▶ **What is being asked**
Scan the data below and pick out the lines containing the word "Settings".

▶ **Dataset items**

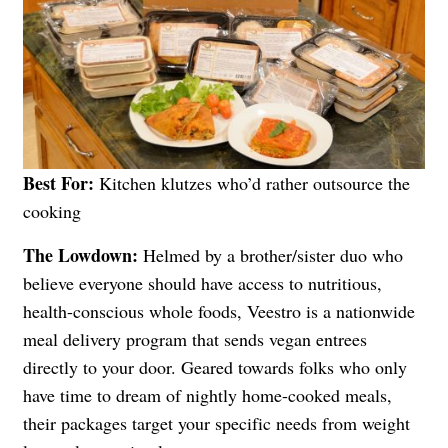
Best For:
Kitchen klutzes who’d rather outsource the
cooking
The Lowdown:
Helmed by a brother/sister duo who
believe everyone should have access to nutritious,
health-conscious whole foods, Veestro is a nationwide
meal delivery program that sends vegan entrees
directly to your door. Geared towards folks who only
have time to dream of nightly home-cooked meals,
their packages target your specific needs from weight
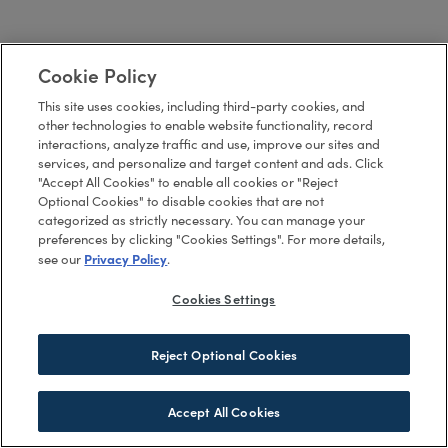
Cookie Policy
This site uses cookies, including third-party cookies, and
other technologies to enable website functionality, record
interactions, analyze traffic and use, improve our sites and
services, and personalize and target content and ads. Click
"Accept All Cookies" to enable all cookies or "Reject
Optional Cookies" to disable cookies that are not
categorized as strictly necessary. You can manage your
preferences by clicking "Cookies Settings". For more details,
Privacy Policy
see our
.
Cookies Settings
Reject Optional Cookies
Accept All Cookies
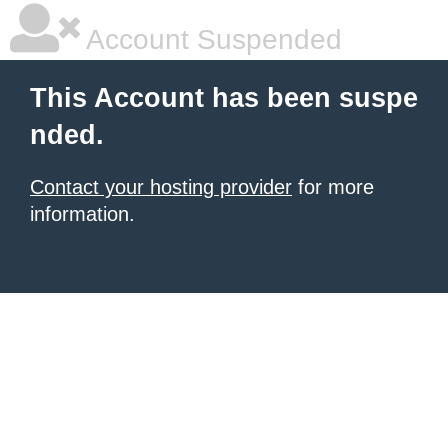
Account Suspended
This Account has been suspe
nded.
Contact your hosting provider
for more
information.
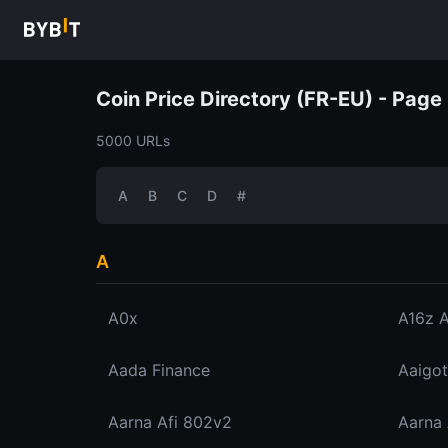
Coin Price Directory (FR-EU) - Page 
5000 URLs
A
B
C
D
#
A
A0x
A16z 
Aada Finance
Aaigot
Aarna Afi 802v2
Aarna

--

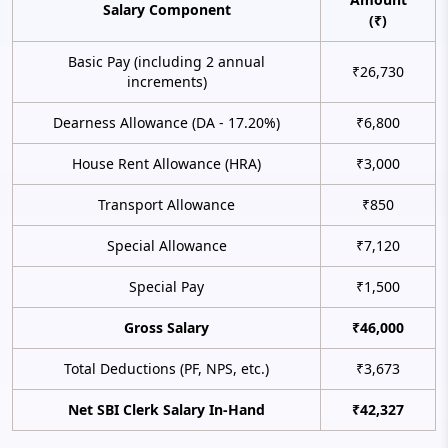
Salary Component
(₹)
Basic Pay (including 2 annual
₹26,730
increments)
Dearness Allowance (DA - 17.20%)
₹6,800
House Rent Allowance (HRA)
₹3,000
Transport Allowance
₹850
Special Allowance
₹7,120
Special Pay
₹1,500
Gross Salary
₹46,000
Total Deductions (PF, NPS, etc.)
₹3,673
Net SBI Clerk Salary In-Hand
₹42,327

* * *

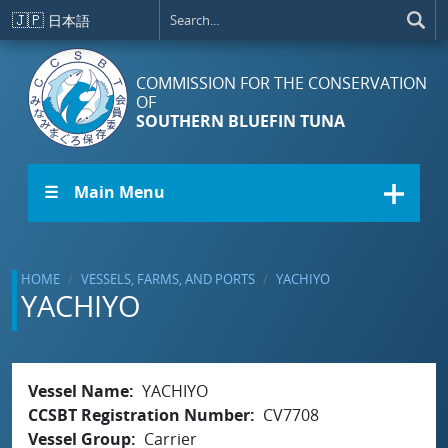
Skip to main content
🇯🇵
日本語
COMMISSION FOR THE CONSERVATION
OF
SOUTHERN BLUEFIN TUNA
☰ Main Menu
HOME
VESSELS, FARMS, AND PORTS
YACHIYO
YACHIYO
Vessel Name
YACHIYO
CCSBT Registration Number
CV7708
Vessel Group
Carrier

▶ **Your response**
preferences by clicking "Cookies Settings". For more details,
Cookies Settings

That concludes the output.